“Better late than never”
The Church of England announced this week, they intend to “offer an apology for the role of English churches in the expulsion of Jews in the 13th Century.” The expulsion, ordered by King Edward I in 1290 expelling all Jews from England predated the Church of England which was established in 1534. At the time of the expulsion, the Jewish population totaled about 3,000. The expulsion remained in place, barring Jews from the kingdom until it was overturned in 1657.
Speaking at a meeting of the General Synod on Saturday, Anglican leaders announced plans for an “act of repentance” to apologize for historic anti-Semitism within churches across the country that took place prior to the Church of England’s formation. The Bishop of Lichfield said a symbolic service of repentance has been proposed for the 800th anniversary of the church’s Synod of Oxford in 1222, which saw the introduction of anti-Semitic laws requiring Jews to wear badges and banning them from particular jobs.
Jacob Vince, a member of General Synod from the Diocese of Chichester raised the issue of rising anti-Semitism in the UK, asking: “In light of rapidly worsening anti-Semitism in the UK in recent months, might the 800th anniversary next year be an opportune moment for the Church of England to consider making a formal break with these historic prejudices as a gesture of solidarity with our Jewish neighbors, England’s oldest ethnic minority?”
“The phrase ‘better late than never’ is truly appropriate here. The historic trauma of medieval English antisemitism can never be erased and its legacy survives today — for example, through the persistence of the ‘blood libel’ allegation that was invented in this country,” Dave Rich, the policy director of a British antisemitism watchdog group, told the Telegraph.
“But at a time of rising antisemitism, the support and empathy of the Church of England for our Jewish community is most welcome as a reminder that the Britain of today is a very different place,” Rich said.
In May, leaders from the Church of England joined in condemning a wave of anti-Semitic events that accompanied the conflict between Israel and Gaza.
Church of England repenting for originating blood libels
Though this is the first time the Church of England has specifically repented for the expulsion of the Jews, in 2019, it issued a document titled “God’s Unfailing Word” saying that Christians must repent for centuries of antisemitism, most notably the Church of England’s role in originating the blood libels accusing Jews of using the blood of Christian children to bake Passover Matzah.

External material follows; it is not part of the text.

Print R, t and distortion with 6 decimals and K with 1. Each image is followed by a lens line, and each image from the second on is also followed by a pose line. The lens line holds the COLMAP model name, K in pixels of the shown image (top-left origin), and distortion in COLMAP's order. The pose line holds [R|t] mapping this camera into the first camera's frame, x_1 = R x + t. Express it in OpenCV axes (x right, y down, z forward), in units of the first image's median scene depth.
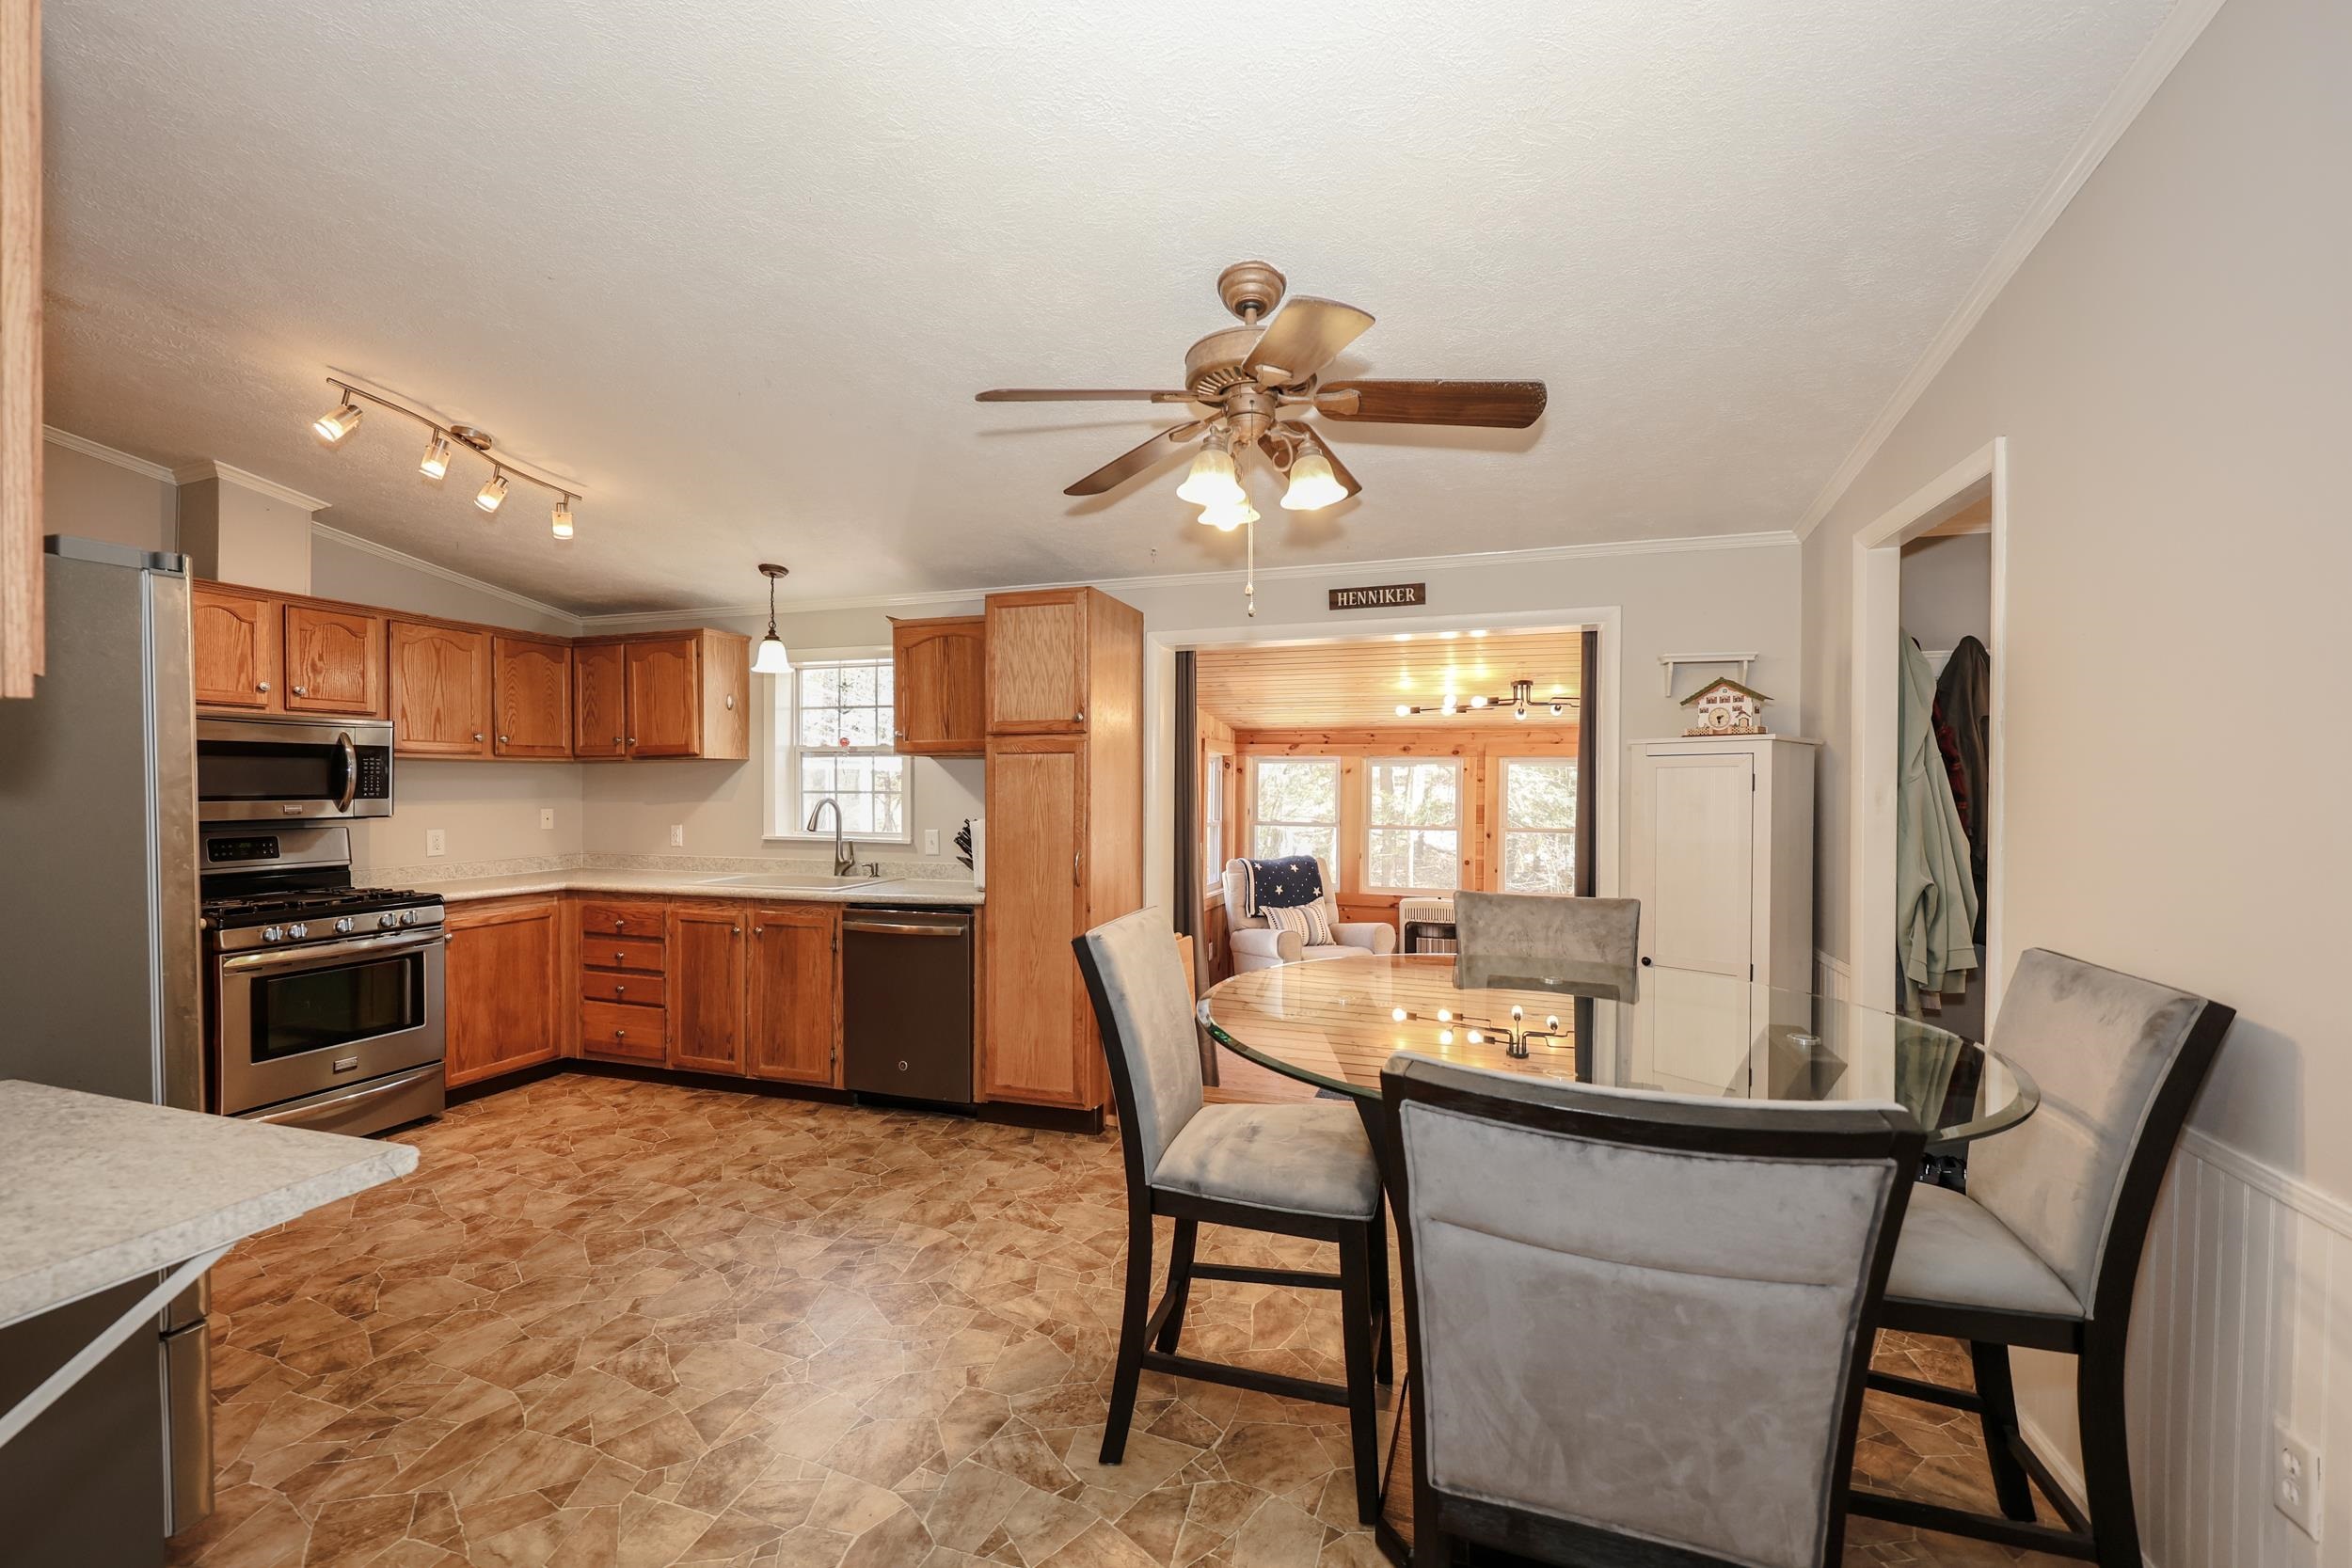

The document said that such ideas, along with perpetuating the myth that Jews killed Jesus, ultimately led to the Holocaust.
The declaration also urged Christians to accept the importance of Zionism for most Jews, warning that “some of the approaches and language used by pro-Palestinian advocates are indeed reminiscent of what could be called traditional antisemitism.”
Rabbi Efraim Mirvis, the Chief Rabbi of England, criticized this declaration for failing to “reject the efforts of those Christians, however many they may number, who as part of their faithful mission dedicate themselves to the purposeful and specific targeting of Jews for conversion to Christianity”.
The chief rabbi pointed out that his ancestors were “faced with the brutality of the Crusades; it meant being forced to choose between converting to Christianity or certain death”.
England’s history of anti-Semitism
While an anti-Jewish attitude was widespread in Europe, medieval England was particularly anti-Jewish. Before the expulsion, Jews were perceived as usurers. The perception had a basis as Jews turned to moneylending after being excluded from trade guilds and owning land. This was tolerated by the king as the Jews were his direct subjects and he could appropriate Jewish assets in the form of taxation. He levied heavy taxes on Jews at will, without having to summon Parliament.
In frequent cases of blood libel, Jews were said to hunt for children to murder before Passover so that they could use their blood to make the unleavened matzah. Anti-Jewish attitudes sparked numerous riots in which many Jews were murdered, most notably in 1190, when over 100 Jews were massacred in York. In 1218, Henry III of England, who openly espoused blood libels, proclaimed the Edict of the Badge requiring Jews to wear a marking badge. In 1260, a wave of pogroms was carried out as part of the Second Barons’ War, killing 500 Jews in London as well as more Jews in other areas of England.